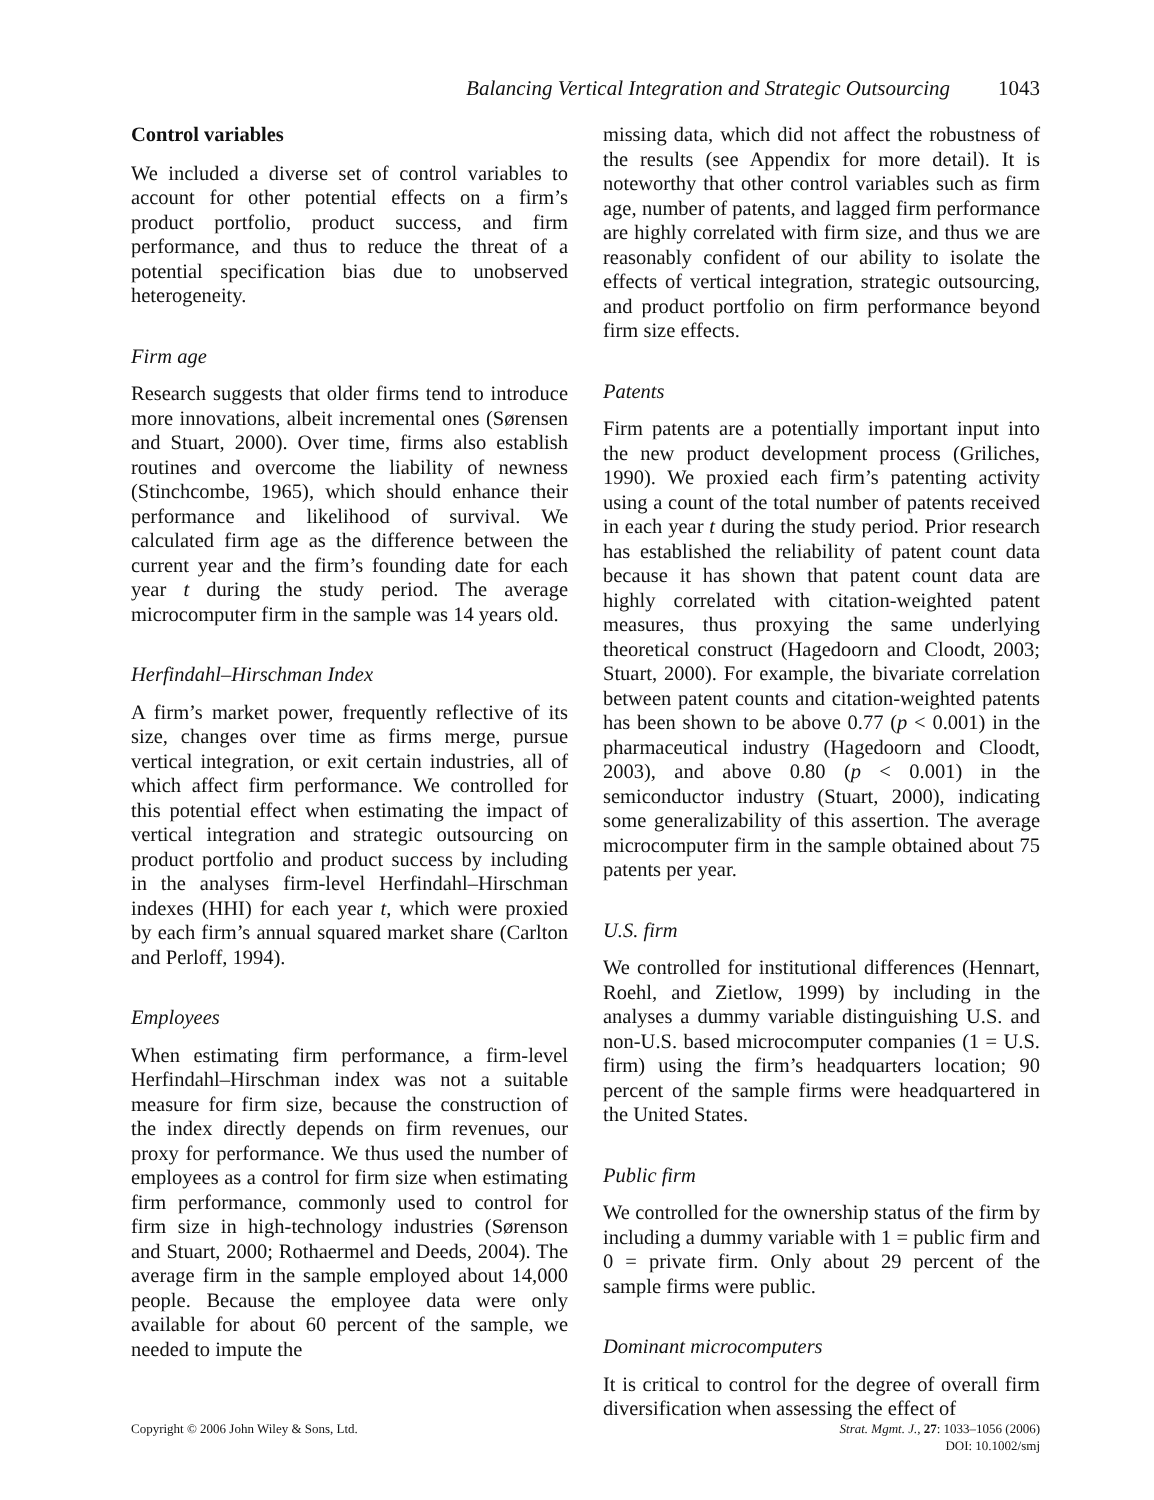Balancing Vertical Integration and Strategic Outsourcing 1043
Control variables
We included a diverse set of control variables to account for other potential effects on a firm’s product portfolio, product success, and firm performance, and thus to reduce the threat of a potential specification bias due to unobserved heterogeneity.
Firm age
Research suggests that older firms tend to introduce more innovations, albeit incremental ones (Sørensen and Stuart, 2000). Over time, firms also establish routines and overcome the liability of newness (Stinchcombe, 1965), which should enhance their performance and likelihood of survival. We calculated firm age as the difference between the current year and the firm’s founding date for each year t during the study period. The average microcomputer firm in the sample was 14 years old.
Herfindahl–Hirschman Index
A firm’s market power, frequently reflective of its size, changes over time as firms merge, pursue vertical integration, or exit certain industries, all of which affect firm performance. We controlled for this potential effect when estimating the impact of vertical integration and strategic outsourcing on product portfolio and product success by including in the analyses firm-level Herfindahl–Hirschman indexes (HHI) for each year t, which were proxied by each firm’s annual squared market share (Carlton and Perloff, 1994).
Employees
When estimating firm performance, a firm-level Herfindahl–Hirschman index was not a suitable measure for firm size, because the construction of the index directly depends on firm revenues, our proxy for performance. We thus used the number of employees as a control for firm size when estimating firm performance, commonly used to control for firm size in high-technology industries (Sørenson and Stuart, 2000; Rothaermel and Deeds, 2004). The average firm in the sample employed about 14,000 people. Because the employee data were only available for about 60 percent of the sample, we needed to impute the
missing data, which did not affect the robustness of the results (see Appendix for more detail). It is noteworthy that other control variables such as firm age, number of patents, and lagged firm performance are highly correlated with firm size, and thus we are reasonably confident of our ability to isolate the effects of vertical integration, strategic outsourcing, and product portfolio on firm performance beyond firm size effects.
Patents
Firm patents are a potentially important input into the new product development process (Griliches, 1990). We proxied each firm’s patenting activity using a count of the total number of patents received in each year t during the study period. Prior research has established the reliability of patent count data because it has shown that patent count data are highly correlated with citation-weighted patent measures, thus proxying the same underlying theoretical construct (Hagedoorn and Cloodt, 2003; Stuart, 2000). For example, the bivariate correlation between patent counts and citation-weighted patents has been shown to be above 0.77 (p < 0.001) in the pharmaceutical industry (Hagedoorn and Cloodt, 2003), and above 0.80 (p < 0.001) in the semiconductor industry (Stuart, 2000), indicating some generalizability of this assertion. The average microcomputer firm in the sample obtained about 75 patents per year.
U.S. firm
We controlled for institutional differences (Hennart, Roehl, and Zietlow, 1999) by including in the analyses a dummy variable distinguishing U.S. and non-U.S. based microcomputer companies (1 = U.S. firm) using the firm’s headquarters location; 90 percent of the sample firms were headquartered in the United States.
Public firm
We controlled for the ownership status of the firm by including a dummy variable with 1 = public firm and 0 = private firm. Only about 29 percent of the sample firms were public.
Dominant microcomputers
It is critical to control for the degree of overall firm diversification when assessing the effect of
Copyright © 2006 John Wiley & Sons, Ltd. Strat. Mgmt. J., 27: 1033–1056 (2006)
DOI: 10.1002/smj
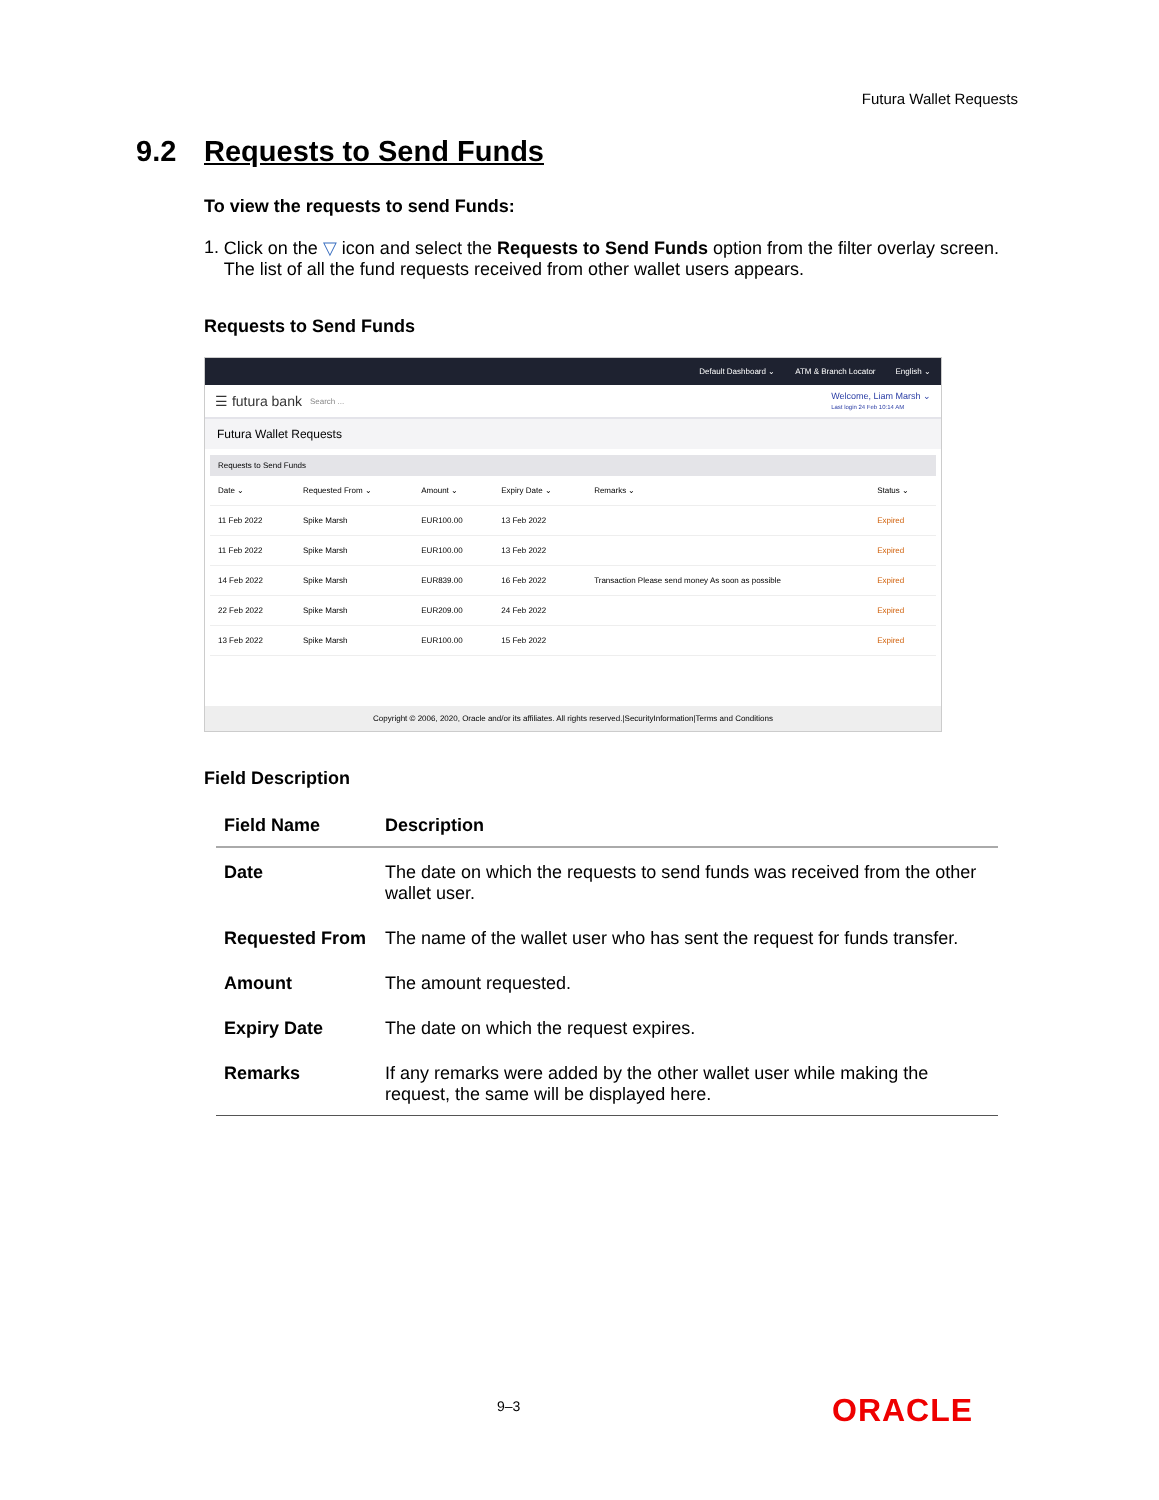Futura Wallet Requests
9.2 Requests to Send Funds
To view the requests to send Funds:
1. Click on the ▽ icon and select the Requests to Send Funds option from the filter overlay screen. The list of all the fund requests received from other wallet users appears.
Requests to Send Funds
Default Dashboard ⌄ ATM & Branch Locator English ⌄
☰ futura bank Search ... Welcome, Liam Marsh ⌄
Last login 24 Feb 10:14 AM
Futura Wallet Requests
Requests to Send Funds
| Date ⌄ | Requested From ⌄ | Amount ⌄ | Expiry Date ⌄ | Remarks ⌄ | Status ⌄ |
| --- | --- | --- | --- | --- | --- |
| 11 Feb 2022 | Spike Marsh | EUR100.00 | 13 Feb 2022 | | Expired |
| 11 Feb 2022 | Spike Marsh | EUR100.00 | 13 Feb 2022 | | Expired |
| 14 Feb 2022 | Spike Marsh | EUR839.00 | 16 Feb 2022 | Transaction Please send money As soon as possible | Expired |
| 22 Feb 2022 | Spike Marsh | EUR209.00 | 24 Feb 2022 | | Expired |
| 13 Feb 2022 | Spike Marsh | EUR100.00 | 15 Feb 2022 | | Expired |
Copyright © 2006, 2020, Oracle and/or its affiliates. All rights reserved.|SecurityInformation|Terms and Conditions
Field Description
| Field Name | Description |
| --- | --- |
| Date | The date on which the requests to send funds was received from the other wallet user. |
| Requested From | The name of the wallet user who has sent the request for funds transfer. |
| Amount | The amount requested. |
| Expiry Date | The date on which the request expires. |
| Remarks | If any remarks were added by the other wallet user while making the request, the same will be displayed here. |
9–3 ORACLE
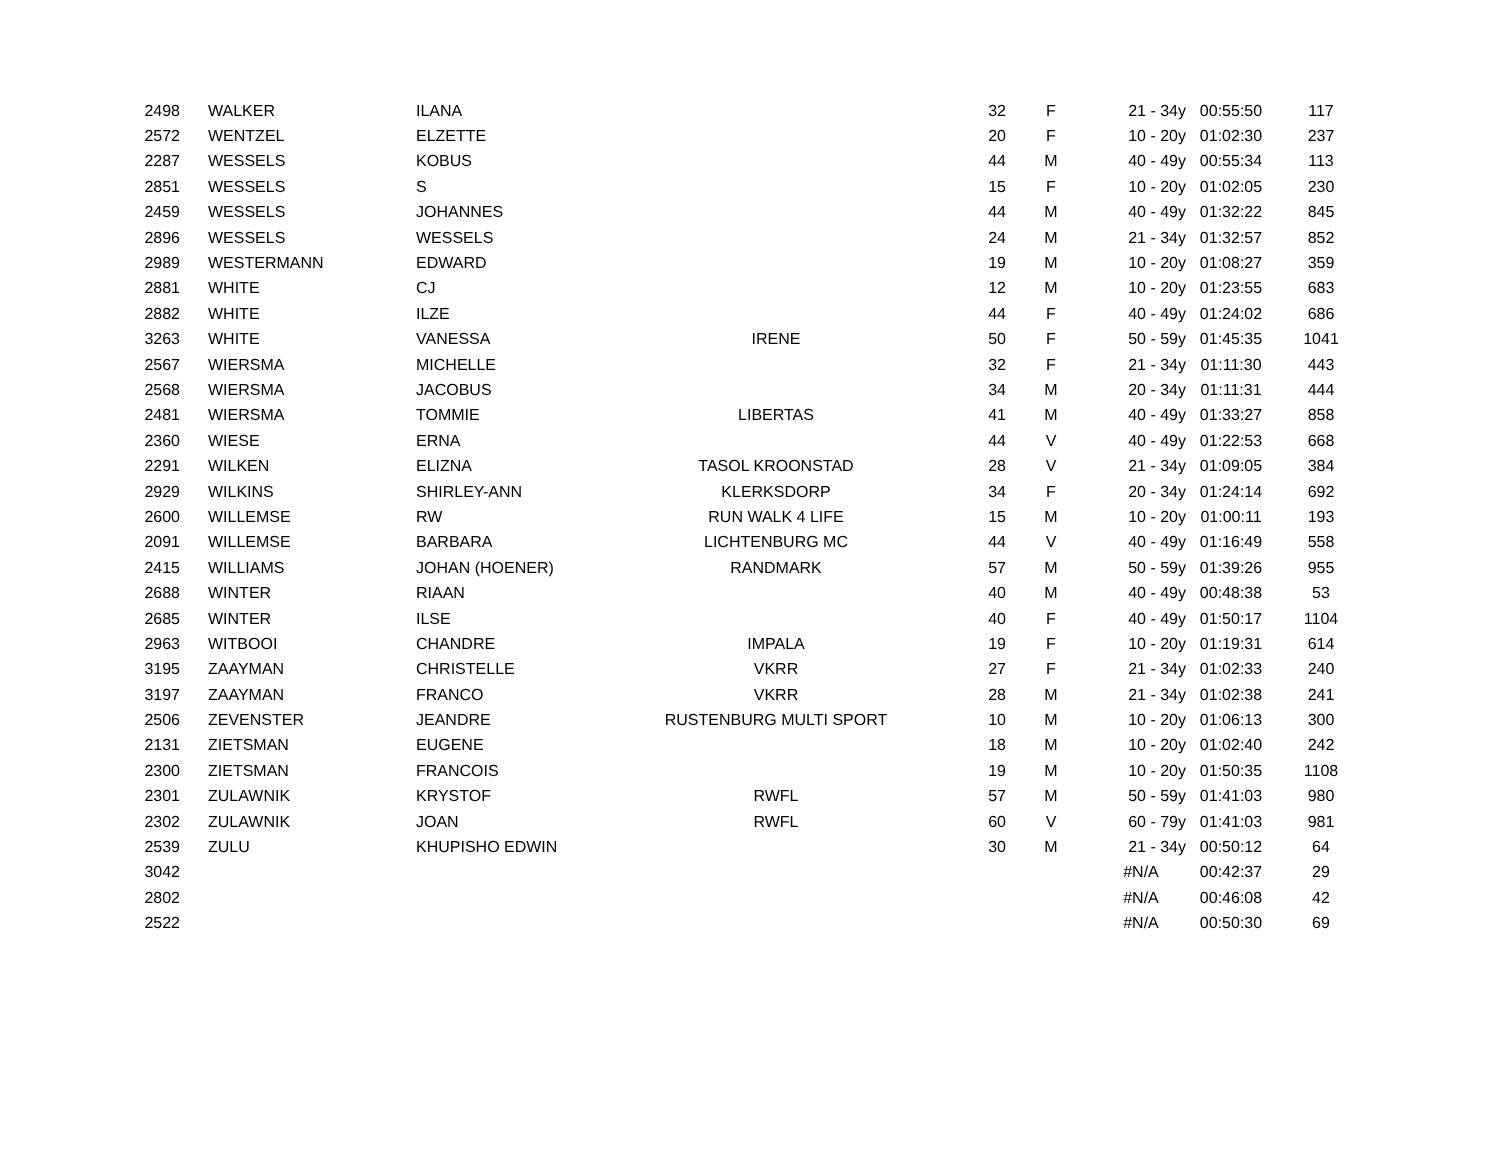| 2498 | WALKER | ILANA | | 32 | F | 21 - 34y | 00:55:50 | 117 |
| 2572 | WENTZEL | ELZETTE | | 20 | F | 10 - 20y | 01:02:30 | 237 |
| 2287 | WESSELS | KOBUS | | 44 | M | 40 - 49y | 00:55:34 | 113 |
| 2851 | WESSELS | S | | 15 | F | 10 - 20y | 01:02:05 | 230 |
| 2459 | WESSELS | JOHANNES | | 44 | M | 40 - 49y | 01:32:22 | 845 |
| 2896 | WESSELS | WESSELS | | 24 | M | 21 - 34y | 01:32:57 | 852 |
| 2989 | WESTERMANN | EDWARD | | 19 | M | 10 - 20y | 01:08:27 | 359 |
| 2881 | WHITE | CJ | | 12 | M | 10 - 20y | 01:23:55 | 683 |
| 2882 | WHITE | ILZE | | 44 | F | 40 - 49y | 01:24:02 | 686 |
| 3263 | WHITE | VANESSA | IRENE | 50 | F | 50 - 59y | 01:45:35 | 1041 |
| 2567 | WIERSMA | MICHELLE | | 32 | F | 21 - 34y | 01:11:30 | 443 |
| 2568 | WIERSMA | JACOBUS | | 34 | M | 20 - 34y | 01:11:31 | 444 |
| 2481 | WIERSMA | TOMMIE | LIBERTAS | 41 | M | 40 - 49y | 01:33:27 | 858 |
| 2360 | WIESE | ERNA | | 44 | V | 40 - 49y | 01:22:53 | 668 |
| 2291 | WILKEN | ELIZNA | TASOL KROONSTAD | 28 | V | 21 - 34y | 01:09:05 | 384 |
| 2929 | WILKINS | SHIRLEY-ANN | KLERKSDORP | 34 | F | 20 - 34y | 01:24:14 | 692 |
| 2600 | WILLEMSE | RW | RUN WALK 4 LIFE | 15 | M | 10 - 20y | 01:00:11 | 193 |
| 2091 | WILLEMSE | BARBARA | LICHTENBURG MC | 44 | V | 40 - 49y | 01:16:49 | 558 |
| 2415 | WILLIAMS | JOHAN (HOENER) | RANDMARK | 57 | M | 50 - 59y | 01:39:26 | 955 |
| 2688 | WINTER | RIAAN | | 40 | M | 40 - 49y | 00:48:38 | 53 |
| 2685 | WINTER | ILSE | | 40 | F | 40 - 49y | 01:50:17 | 1104 |
| 2963 | WITBOOI | CHANDRE | IMPALA | 19 | F | 10 - 20y | 01:19:31 | 614 |
| 3195 | ZAAYMAN | CHRISTELLE | VKRR | 27 | F | 21 - 34y | 01:02:33 | 240 |
| 3197 | ZAAYMAN | FRANCO | VKRR | 28 | M | 21 - 34y | 01:02:38 | 241 |
| 2506 | ZEVENSTER | JEANDRE | RUSTENBURG MULTI SPORT | 10 | M | 10 - 20y | 01:06:13 | 300 |
| 2131 | ZIETSMAN | EUGENE | | 18 | M | 10 - 20y | 01:02:40 | 242 |
| 2300 | ZIETSMAN | FRANCOIS | | 19 | M | 10 - 20y | 01:50:35 | 1108 |
| 2301 | ZULAWNIK | KRYSTOF | RWFL | 57 | M | 50 - 59y | 01:41:03 | 980 |
| 2302 | ZULAWNIK | JOAN | RWFL | 60 | V | 60 - 79y | 01:41:03 | 981 |
| 2539 | ZULU | KHUPISHO EDWIN | | 30 | M | 21 - 34y | 00:50:12 | 64 |
| 3042 | | | | | | #N/A | 00:42:37 | 29 |
| 2802 | | | | | | #N/A | 00:46:08 | 42 |
| 2522 | | | | | | #N/A | 00:50:30 | 69 |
★ ★ ★ ★ ★
The output should consist only of the lines from the one with "01:06:13 | 300 |" through the final line of the records above, exactly.

| 2506 | ZEVENSTER | JEANDRE | RUSTENBURG MULTI SPORT | 10 | M | 10 - 20y | 01:06:13 | 300 |
| 2131 | ZIETSMAN | EUGENE | | 18 | M | 10 - 20y | 01:02:40 | 242 |
| 2300 | ZIETSMAN | FRANCOIS | | 19 | M | 10 - 20y | 01:50:35 | 1108 |
| 2301 | ZULAWNIK | KRYSTOF | RWFL | 57 | M | 50 - 59y | 01:41:03 | 980 |
| 2302 | ZULAWNIK | JOAN | RWFL | 60 | V | 60 - 79y | 01:41:03 | 981 |
| 2539 | ZULU | KHUPISHO EDWIN | | 30 | M | 21 - 34y | 00:50:12 | 64 |
| 3042 | | | | | | #N/A | 00:42:37 | 29 |
| 2802 | | | | | | #N/A | 00:46:08 | 42 |
| 2522 | | | | | | #N/A | 00:50:30 | 69 |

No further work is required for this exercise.